TLS vs TCP Transports: Expiring non crypto related slowness

jdmarti1_rc · May 28, 2020, 3:09pm

Howdy! Your TLS pest again

Versions: snmp4j-2.8.jar anmp4j-agent-2.6.4

So I use the sampling profiler I can see TLSTM$ServerThread.run and our.corp.package.ClientUpdateTask.run being the slowest items. That update task sends back to connected ‘clients’ using snmp.broadcast(moCollection);

Used flight recorder and got TLSTM$SocketEntry.addRegistration at 48.83% and ServerThread.processPending at 28.09%

TLSTM is transport so it definitely seems to be TCP vs TLS transport differences
org.snmp4j.transport package took up 78.8% of the samples

Seems like it’s too slow to process tasks off the ServerThread task map? Meaning: “client side” snmp.broadcast(moCollection) from ClientUpdateTask sends to Server and then that is worked off the ServerThread… so it seems like that relationship is the slow-down…

In comparison, by simply swithcing to TCP Transport, with no other code changes, we see the largest consumers in TCP has everything alot more even and transport is not even in the top 10.

So simple question: Is this a crypto overhead that should be expected, despite not seeing any of the crypto classes in the profiler samples? Or an implementation issue despite TCP working with the same slowness??

Sincere thanks as always!!

AGENTPP · May 29, 2020, 7:12pm

My answer to your question primarily depends on your usage scenario of the TLS transport. If you create a new connection for every packet, the figures would not surprise me. The TLS overhead regarding number of send bytes and packets is tremendous.

Another reason however, could be that the selector(s) used for the NIO network communication signalises in Selector.select() that an operation is ready and SNMP4J is no able to clear that signal because the operation is not ready in fact.

But such a scenario would be rather a bug in the JDK or operating system used than in the SNMP4J code (as far as I understand the code and API). Or do you encounter a constantly high CPU usage without any messages being sent over the wire?

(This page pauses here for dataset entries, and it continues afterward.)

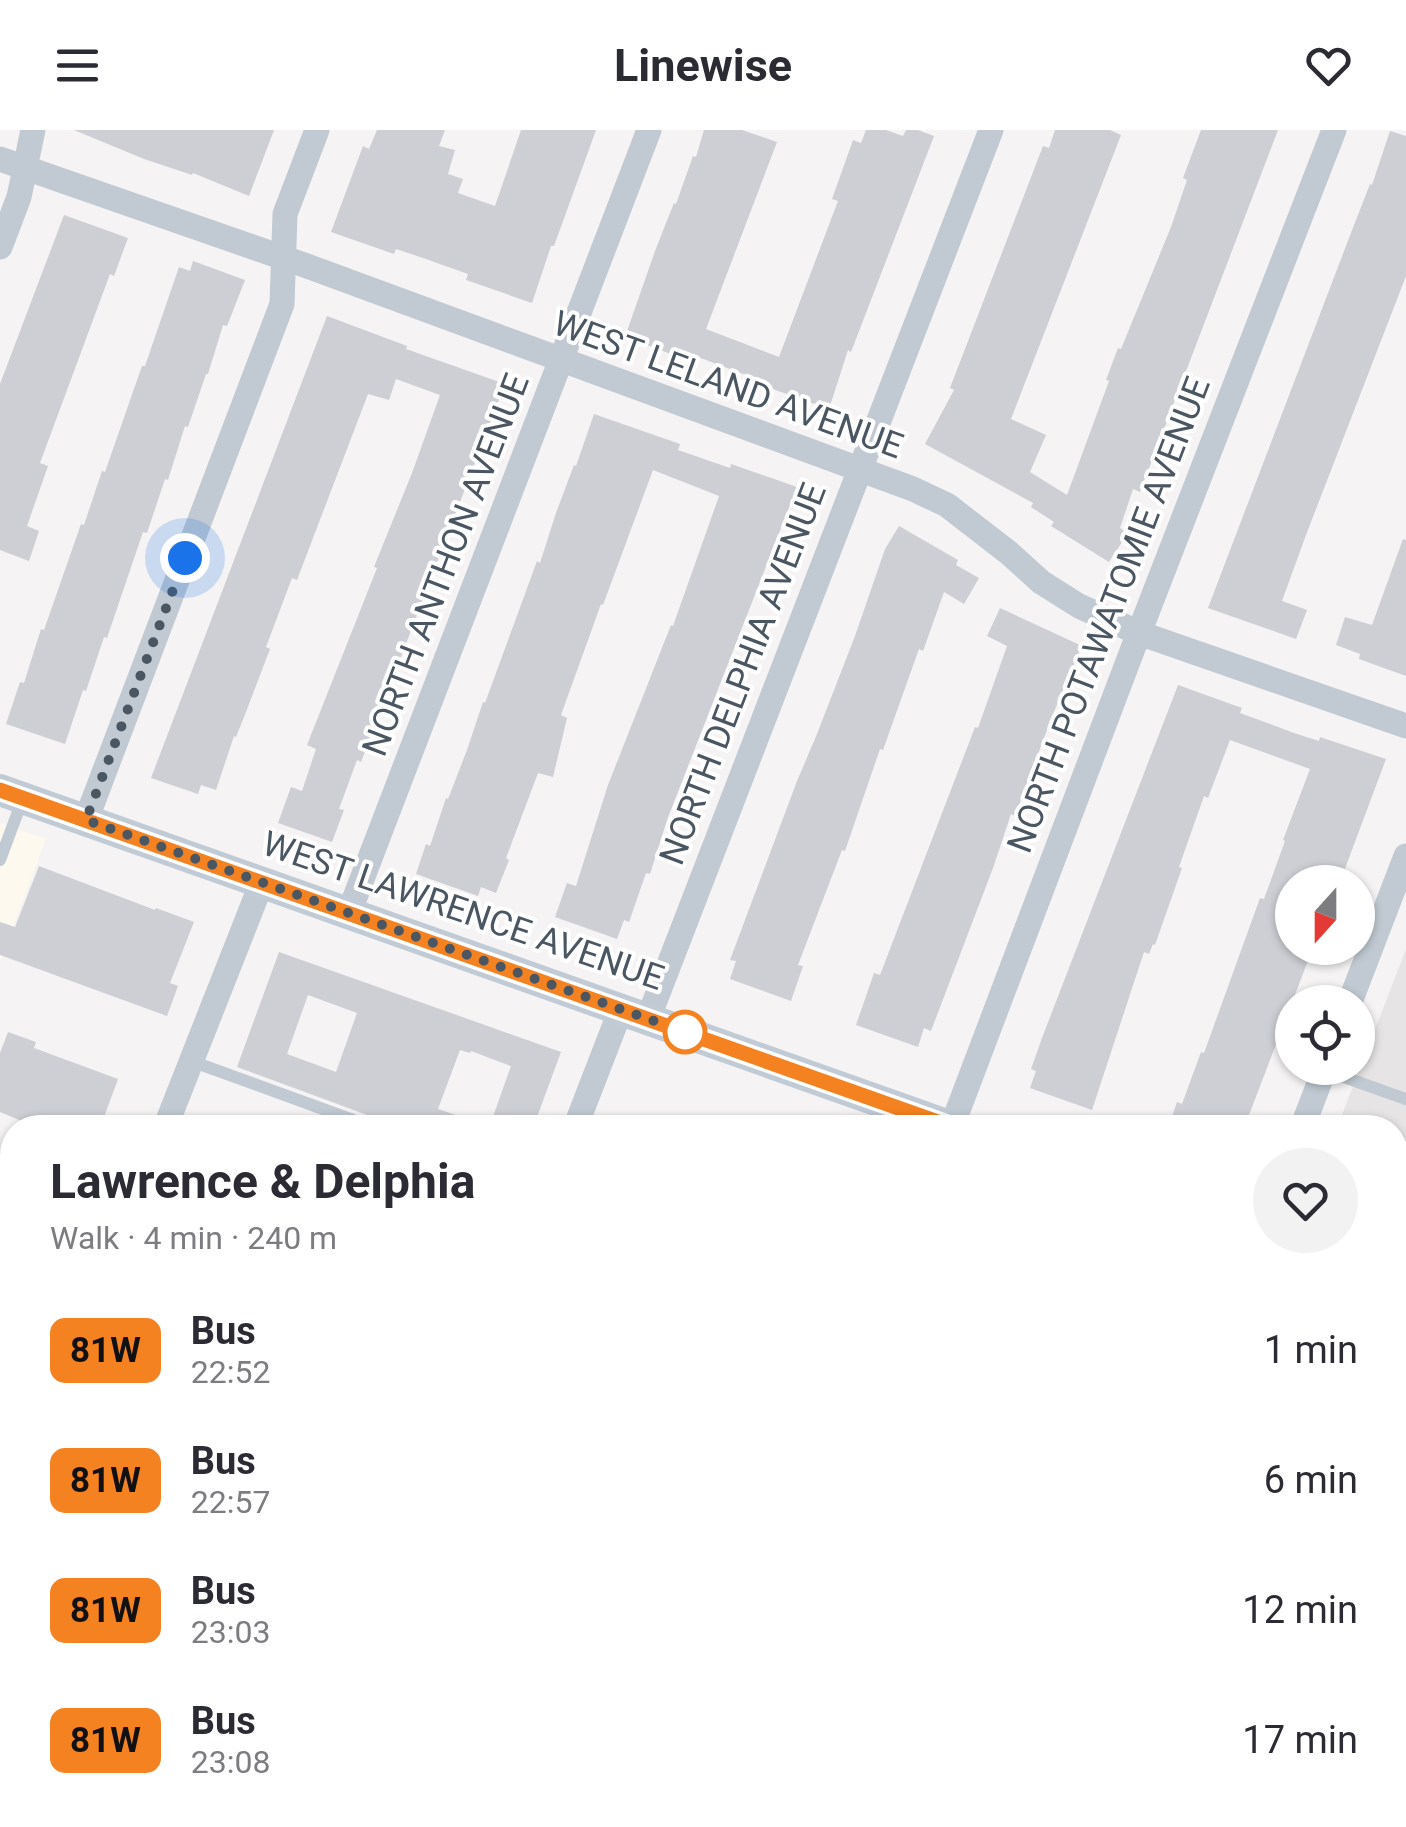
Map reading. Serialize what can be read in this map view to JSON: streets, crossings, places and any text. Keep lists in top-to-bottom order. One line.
{"streets":{"main road":["WEST LAWRENCE AVENUE"],"street":["WEST LELAND AVENUE","NORTH ANTHON AVENUE","NORTH POTAWATOMIE AVENUE","NORTH DELPHIA AVENUE"]},"crossings":[["WEST LELAND AVENUE","NORTH ANTHON AVENUE"],["WEST LELAND AVENUE","NORTH POTAWATOMIE AVENUE"],["WEST LELAND AVENUE","NORTH DELPHIA AVENUE"],["NORTH ANTHON AVENUE","WEST LAWRENCE AVENUE"],["NORTH DELPHIA AVENUE","WEST LAWRENCE AVENUE"]],"lines":["bus line 81W"],"north":"bottom","page":{"header":"Linewise","heading":["Lawrence & Delphia","Walk · 4 min · 240 m"],"list":[{"mark":"81W","name":"Bus","note":"22:52","value":"1 min"},{"mark":"81W","name":"Bus","note":"22:57","value":"6 min"},{"mark":"81W","name":"Bus","note":"23:03","value":"12 min"},{"mark":"81W","name":"Bus","note":"23:08","value":"17 min"}]}}
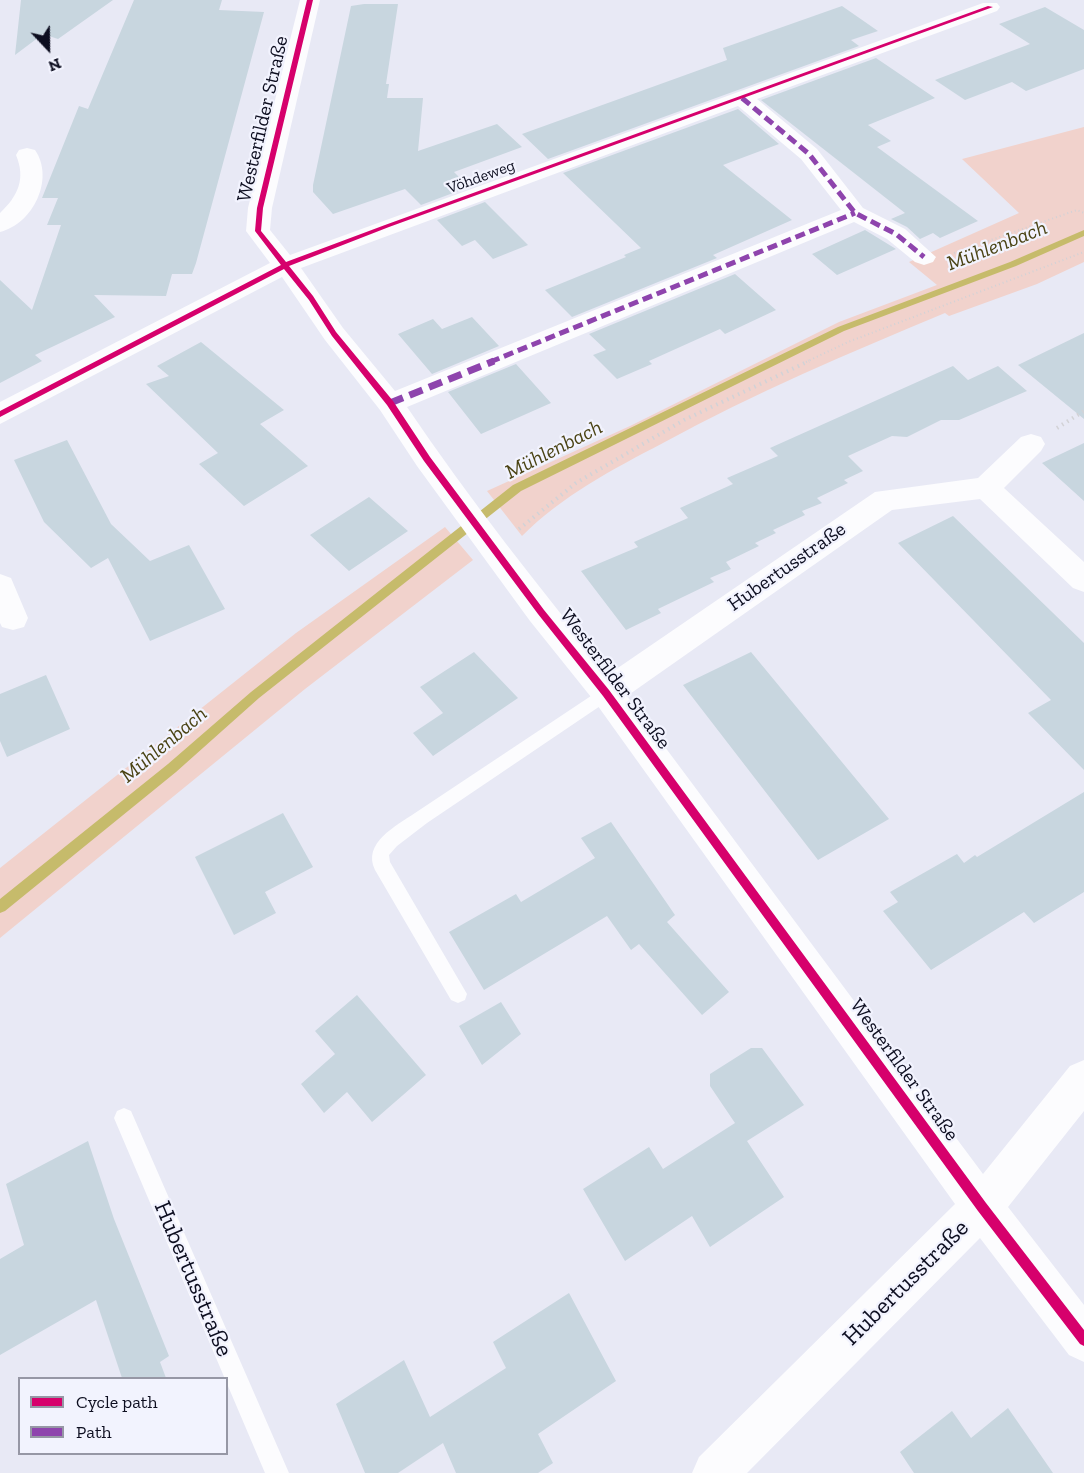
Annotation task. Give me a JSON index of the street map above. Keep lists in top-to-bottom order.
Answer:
{
  "streets": {
    "street": ["Westerfilder Straße", "Vöhdeweg", "Hubertusstraße"]
  },
  "crossings": [
    ["Westerfilder Straße", "Vöhdeweg"],
    ["Westerfilder Straße", "Hubertusstraße"]
  ],
  "water": ["Mühlenbach"],
  "legend": ["Cycle path", "Path"],
  "north": "bottom"
}
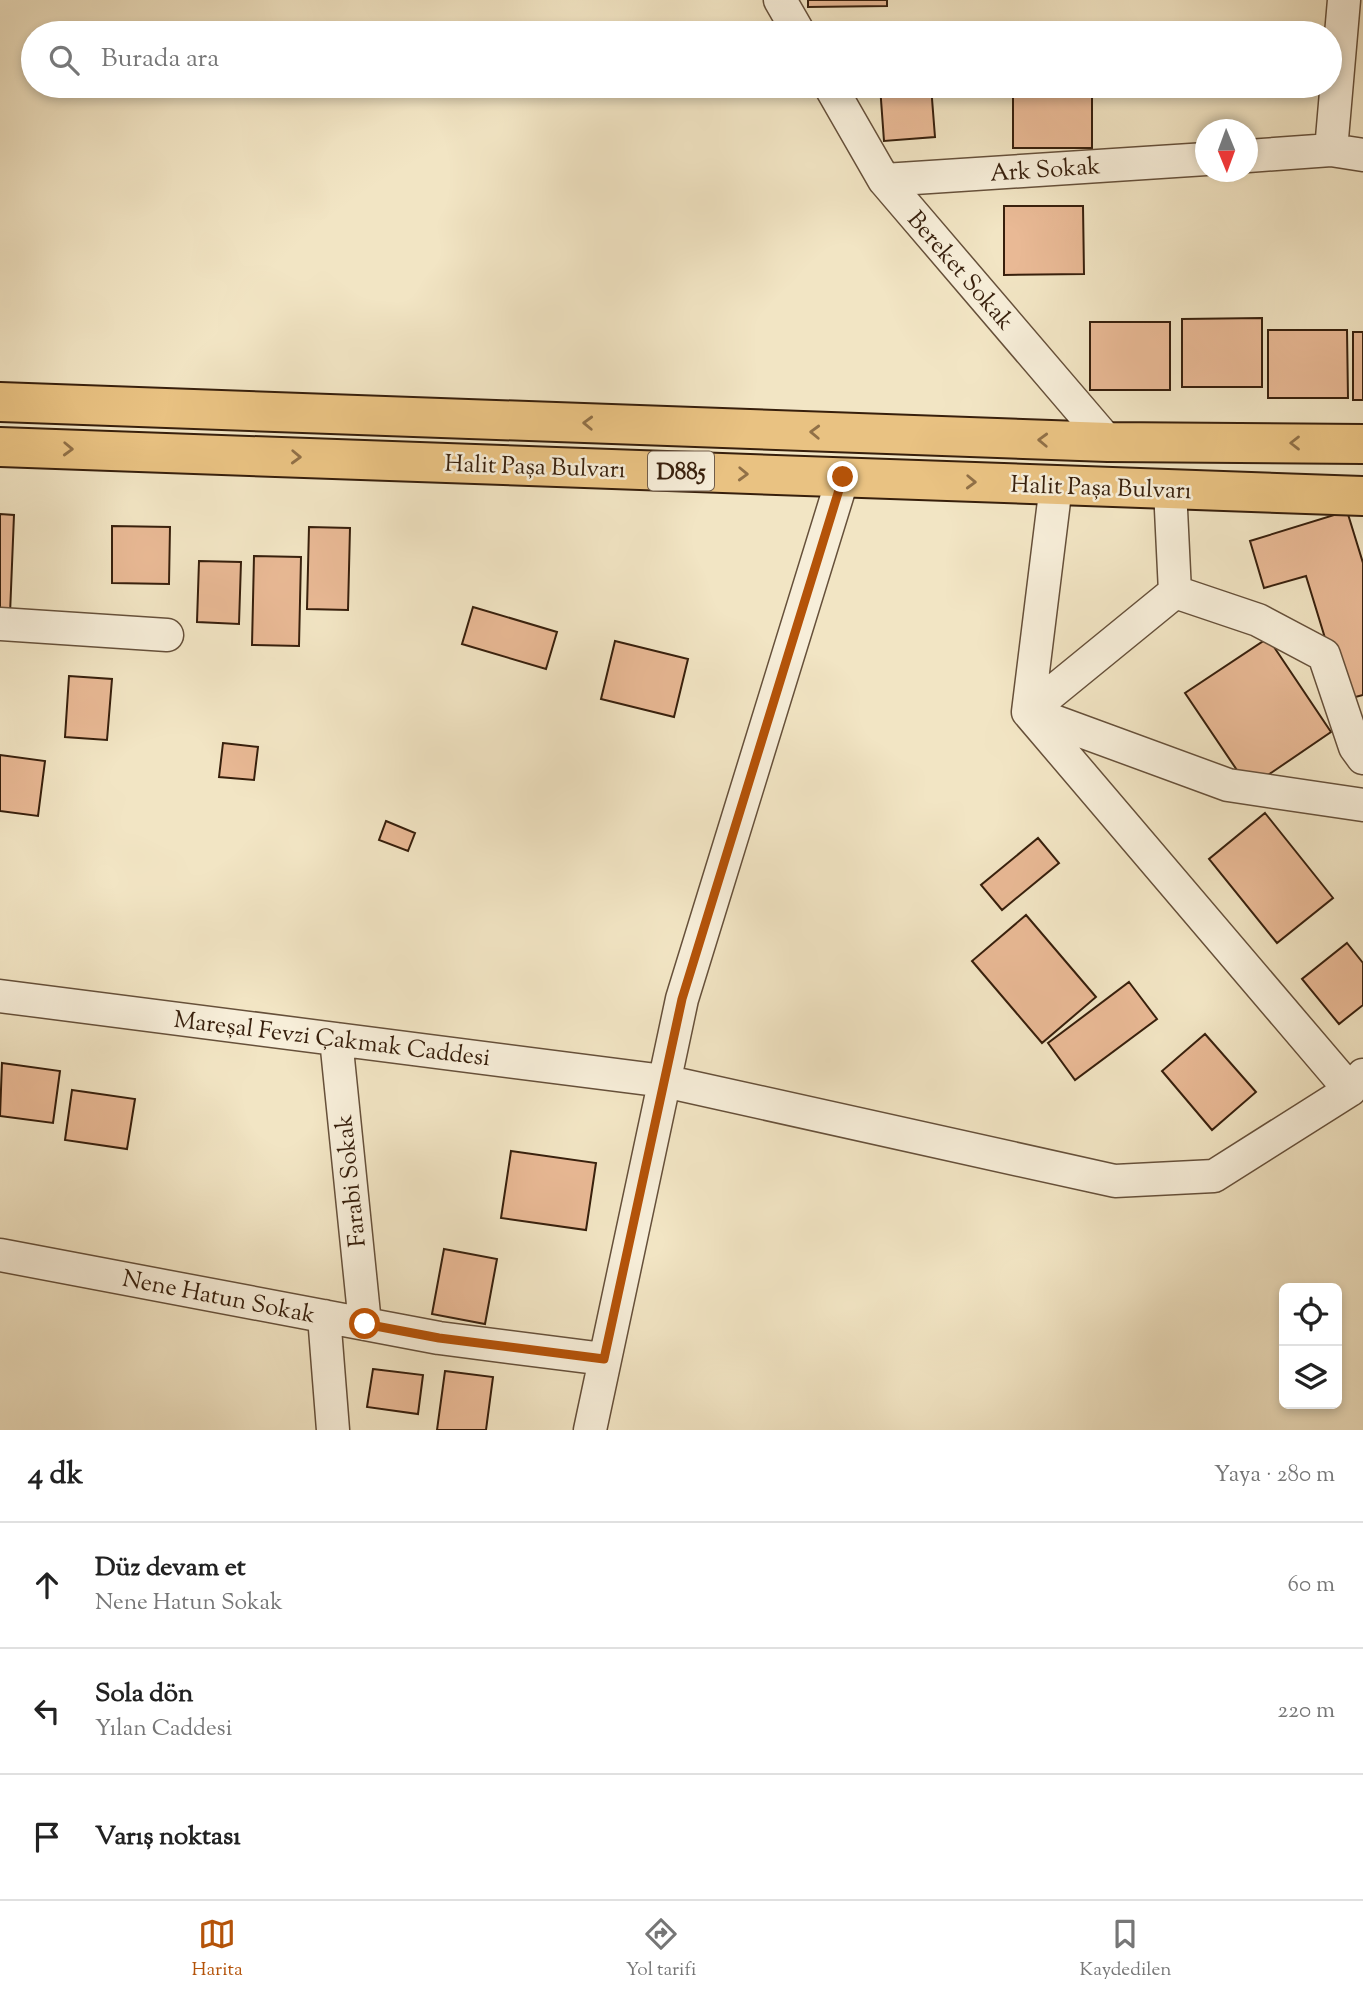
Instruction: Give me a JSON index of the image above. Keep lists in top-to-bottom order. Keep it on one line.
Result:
{"streets":{"highway":["Halit Paşa Bulvarı","D885"],"street":["Ark Sokak","Bereket Sokak","Mareşal Fevzi Çakmak Caddesi","Farabi Sokak","Nene Hatun Sokak"]},"crossings":[["Ark Sokak","Bereket Sokak"],["Bereket Sokak","Halit Paşa Bulvarı"],["Mareşal Fevzi Çakmak Caddesi","Farabi Sokak"],["Farabi Sokak","Nene Hatun Sokak"]],"north":"bottom","page":{"search":"Burada ara","heading":["4 dk","Yaya · 280 m"],"list":[["Düz devam et","Nene Hatun Sokak","60 m"],["Sola dön","Yılan Caddesi","220 m"],"Varış noktası"],"nav":["Harita","Yol tarifi","Kaydedilen"]}}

jdmarti1_rc · June 2, 2020, 2:04pm

Appreciate the reply. Indeed, trying hard to pinpoint the difference in performance. Will try to reply, but feeling very dumb at this point

…create a new connection for every packet
Code is creating 1 instance of a TLS transport SNMP per ‘client’ or ‘agent’. From the PDU processing side of it… all I’m seeing is methods on the snmp connection being called like get I see a new instance of a ScopedPDU created, but don’t see any new connection or “sessions” (thinking like jdbc here??) made on that connection. ither way, even if we are somewhere doing overhead of new connection creates, you would think the same behavior would be seen TLS or non-TLS…???
JDK or OS
Using Java 1.8.0_202 and same perf issue is seen on both Windows 10 and RHEL 6.10.x
CPU usage
Not even a ‘spike’…

Seems like the java profiler could ‘sniff’ out heavy usage within the cyrpto libs is indeed this was TLS overhead? In regards to the nio and Selector… those would be the same ones used TLS or Non TLS? And when we moved back to non-tls no issues with no code changes… only changing the Transport?

Going to see if moving into Java 9+ and the 3.x versions of snmp4j make any difference but that would not be a ‘today’ productionable move for us, but at least another datapoint.

AGENTPP · June 2, 2020, 8:39pm

Creating a TLSTM instance for each client/agent is overhead. TLSTM will manage connections to multiple targets without problems.
You can see the following article for a general analysis of the TLS overhead:
https://tools.ietf.org/id/draft-mattsson-uta-tls-overhead-01.html
Others reported even more handshake overhead: 6.5K. How many additional packets are exchanged depend on the peers involved.
Ok, fine.
If there is no CPU usage spike, then it is just the packet and bytes exchange overhead. The NIO Selector implementation is different with TLS and TCP because TLS protocol is more complex and needs handshake packet processing (not only payload).

jdmarti1_rc · June 5, 2020, 4:36pm

Sadly, even just 1 connected ‘client’ to the server causes same behavior; windows or linux. Tried open jdk 8 instead of oracle… and same behavior. We will hope that when we are able to move into jdk 9+ that we see same ‘relief’. What continues to be even more of a mystery and does lend to the overhead statements, is our large bulk gets don’t ‘suffer’ as much as our little broadcasts. Thank you!